## [INFORMATION SUPPLIED]
※ ※ ※

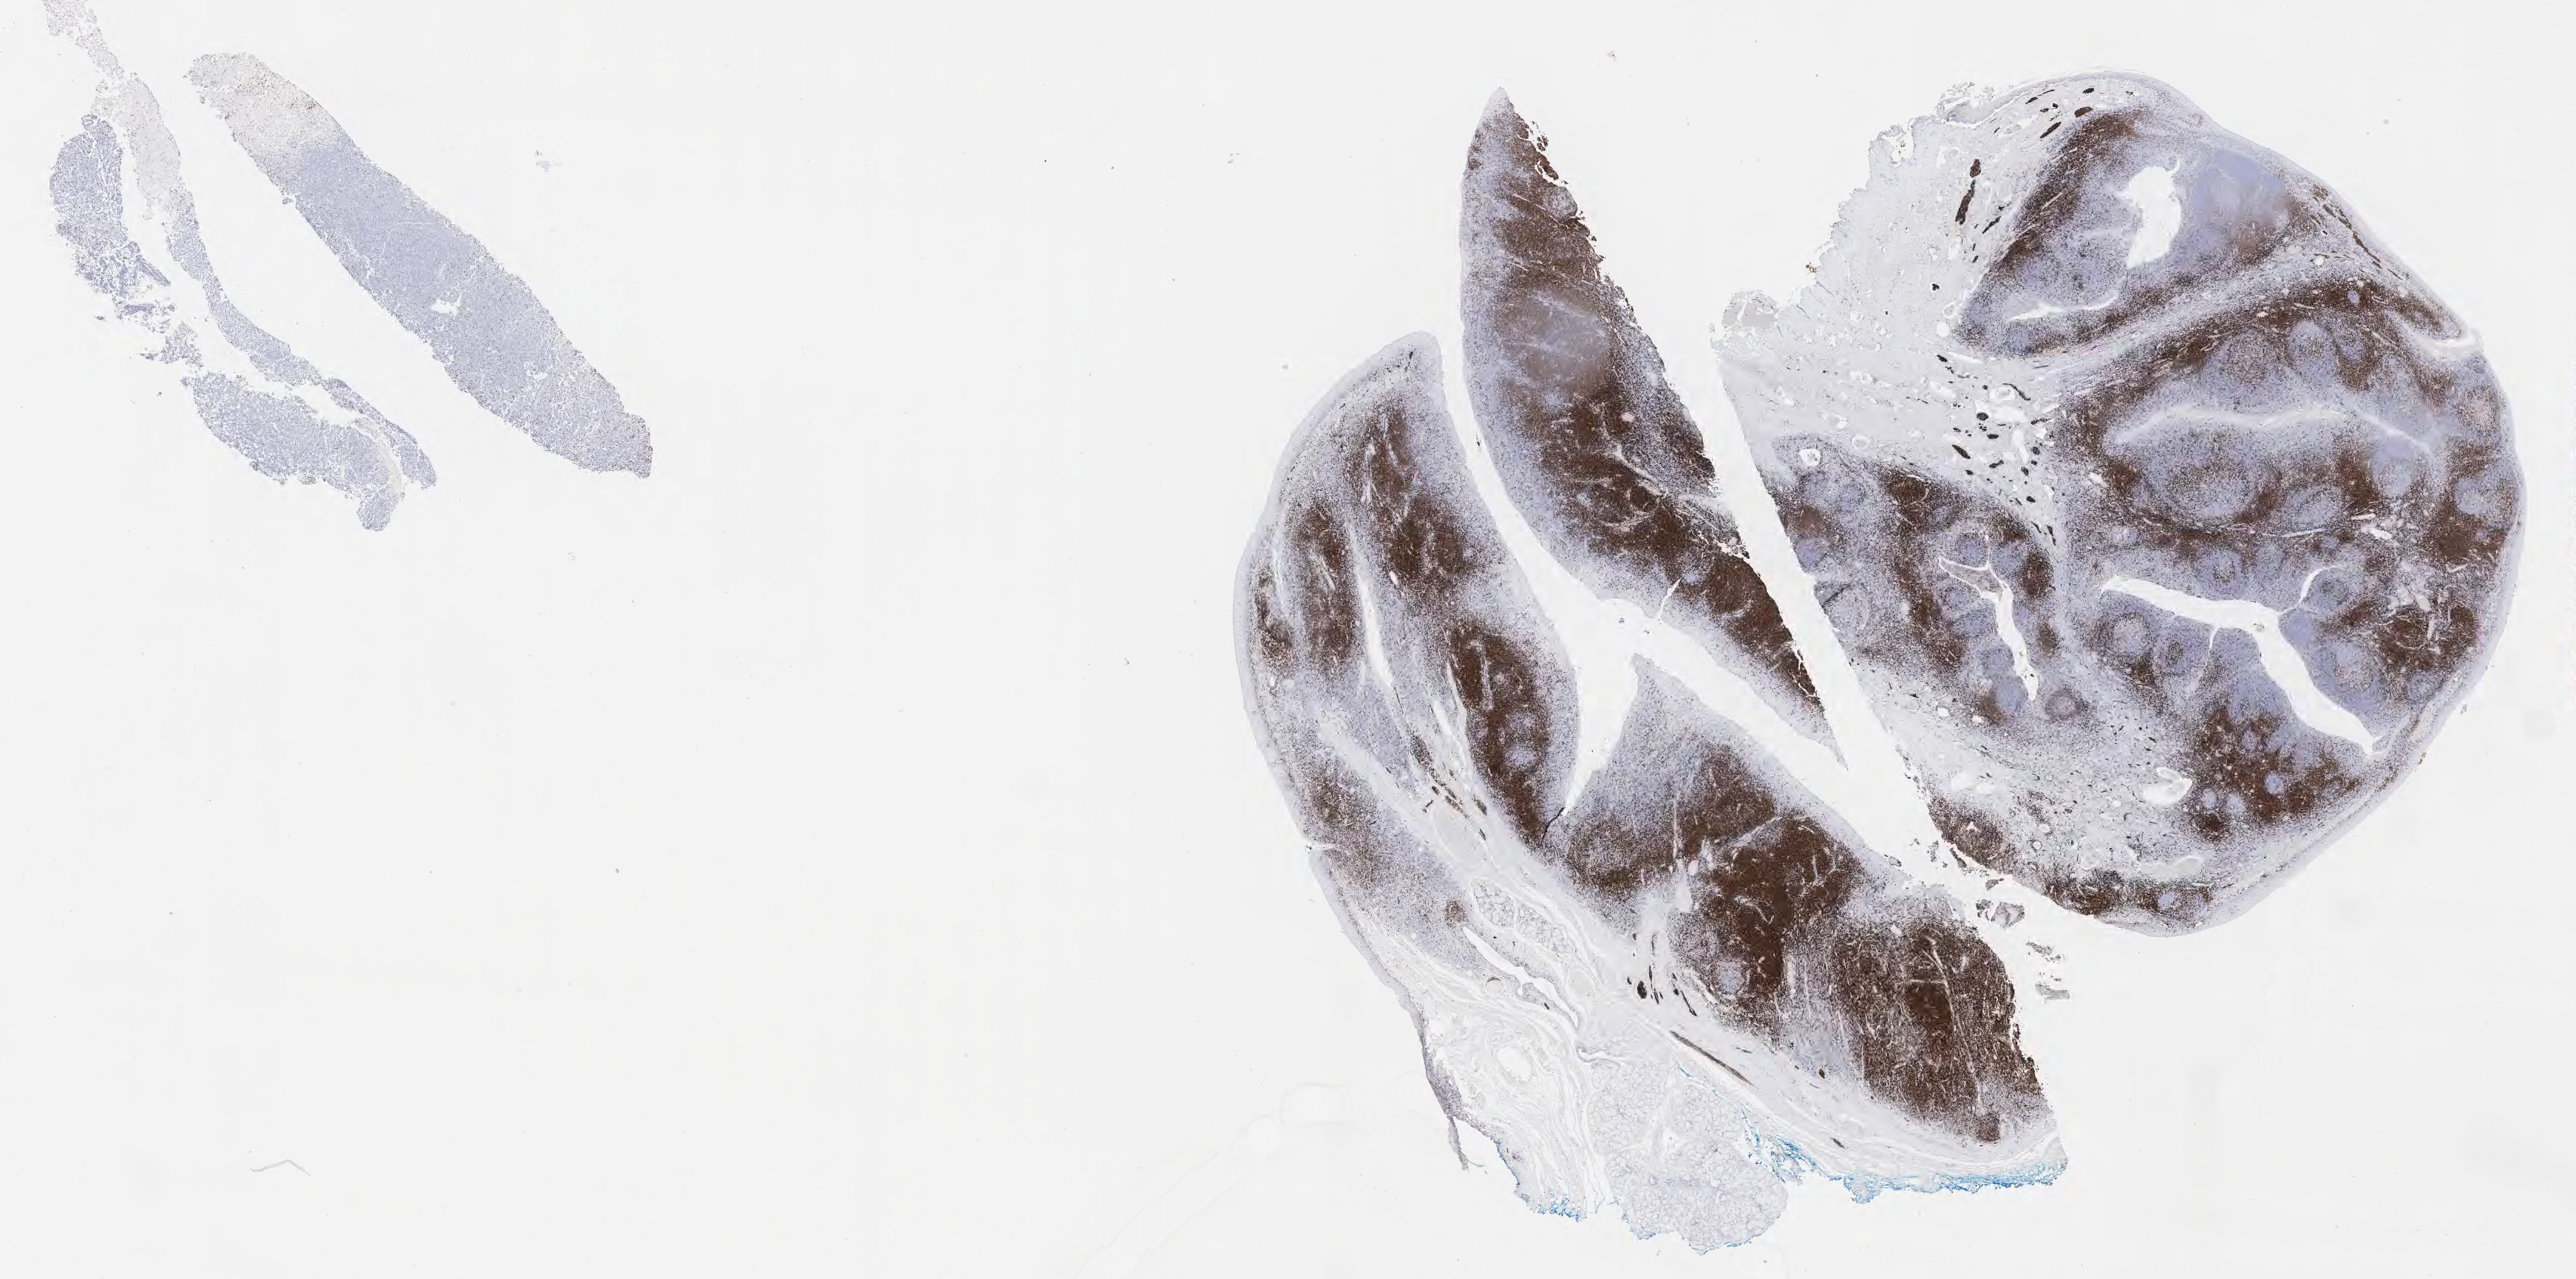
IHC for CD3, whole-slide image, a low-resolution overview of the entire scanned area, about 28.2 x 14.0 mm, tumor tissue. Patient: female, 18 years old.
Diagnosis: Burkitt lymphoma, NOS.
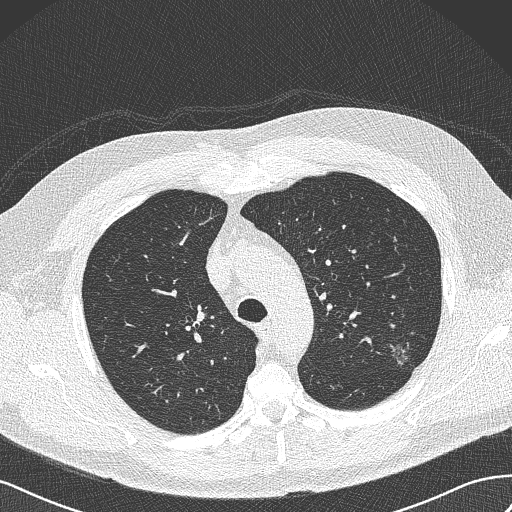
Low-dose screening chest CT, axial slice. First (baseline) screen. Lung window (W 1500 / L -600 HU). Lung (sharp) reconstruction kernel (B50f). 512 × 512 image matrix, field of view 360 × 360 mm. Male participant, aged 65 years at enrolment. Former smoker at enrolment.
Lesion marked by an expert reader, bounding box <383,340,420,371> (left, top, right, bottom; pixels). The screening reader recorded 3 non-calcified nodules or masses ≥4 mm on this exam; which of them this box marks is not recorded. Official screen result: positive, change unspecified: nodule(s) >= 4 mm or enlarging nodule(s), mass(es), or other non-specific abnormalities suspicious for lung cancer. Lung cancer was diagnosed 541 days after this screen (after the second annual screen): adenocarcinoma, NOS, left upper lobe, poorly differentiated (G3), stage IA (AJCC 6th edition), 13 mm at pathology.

※ ※ ※

## [TRY IT]
Reproduce the lines above exactly, image-free.

## [EXERCISE RESPONSE]
IHC for CD3, whole-slide image, a low-resolution overview of the entire scanned area, about 28.2 x 14.0 mm, tumor tissue. Patient: female, 18 years old.
Diagnosis: Burkitt lymphoma, NOS.
Low-dose screening chest CT, axial slice. First (baseline) screen. Lung window (W 1500 / L -600 HU). Lung (sharp) reconstruction kernel (B50f). 512 × 512 image matrix, field of view 360 × 360 mm. Male participant, aged 65 years at enrolment. Former smoker at enrolment.
Lesion marked by an expert reader, bounding box <383,340,420,371> (left, top, right, bottom; pixels). The screening reader recorded 3 non-calcified nodules or masses ≥4 mm on this exam; which of them this box marks is not recorded. Official screen result: positive, change unspecified: nodule(s) >= 4 mm or enlarging nodule(s), mass(es), or other non-specific abnormalities suspicious for lung cancer. Lung cancer was diagnosed 541 days after this screen (after the second annual screen): adenocarcinoma, NOS, left upper lobe, poorly differentiated (G3), stage IA (AJCC 6th edition), 13 mm at pathology.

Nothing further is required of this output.